こんなことを綴っていたら、2か月ほど前に面白い新聞の記事があったことを思い出しました。

「優越の錯覚」です。

これは多くの人が「自分は平均よりも優れている」と思う心理学的錯覚を指すそうです。

例えば、知能や技能、望ましい性格etc…これらを平均的な人と比べてもらうと、上述の通り多くの人が自分は平均よりも上だと錯覚するそうです。

これは言い換えると、いかに人間は「己を知らない」とか、「自分を正確に知ることは難しい」ことだと言えます。

また、優越の錯覚は「過信」を招きやすく、過剰な場合は無謀な行動に走ることも知られています。

逆に、自分を現実以上に悲観したり、自信を失うと「抑うつ」となってしまいます。
今の世の中、こちらに属する人々が多いように感じるのが心配です。

ややこしい話になってきましたが、何を言いたいかと言えば、適度な「優越の錯覚」状態である自分をキープできたなら、人生はhappyだなと思ったのです。

それをキープするための手段や材料は、人それぞれですが、それが何であるかを自分で知っておくことが、幾通りもある生き方を楽しめる人であり、他人の言動や評価をイチイチ気にしない人なのかな…とイメージします。

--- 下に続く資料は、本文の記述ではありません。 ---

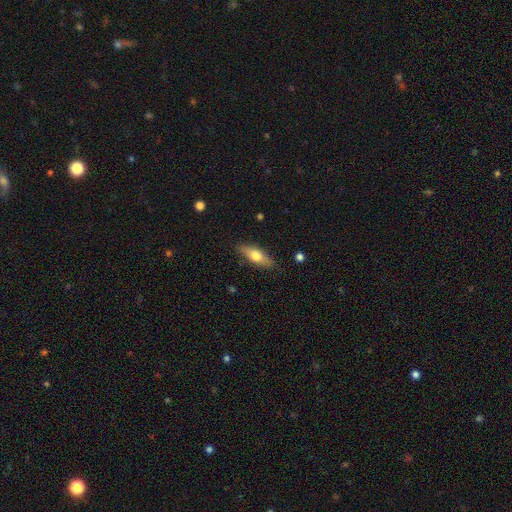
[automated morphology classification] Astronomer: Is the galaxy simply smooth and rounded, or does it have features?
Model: smooth — 62%.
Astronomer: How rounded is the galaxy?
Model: in between — 60% (runner-up: cigar-shaped, 37%).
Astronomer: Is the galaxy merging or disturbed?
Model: none — 84%.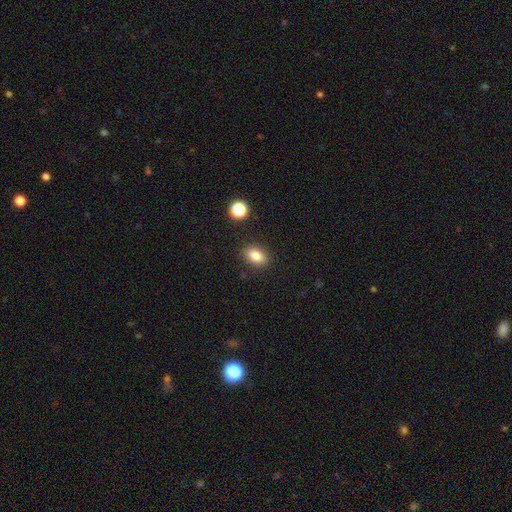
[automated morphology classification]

そう考えると、「偏差値」というのもおかしなモノサシですネ。
平均を「50」とし、高い方へ或いは低い方へ、どれほどの位置にあるかによって、一面的な学力や一時点での偏った指標で、志望校や進路がFIXされてしまうとは…

車掌長は高校も大学も、偏差値を気にせず、担任の進路勧奨も参考程度に留め、自分のやりたいことを基準(モノサシ)に進路を決め、人のせいにしなくて済み、良かったと思っています。

末筆ながら、またのご乗車を心からお待ちしております!
今度はぜひ当車掌区へもご家族で遊びに来てください。
3名程度なら宿直も可能です(笑)


(追伸)
トップページの「パタパタ」、褒めていただき大変うれしいです。
これも哲×鉄保線区"たくちゃん"さんの職人気質の賜物です。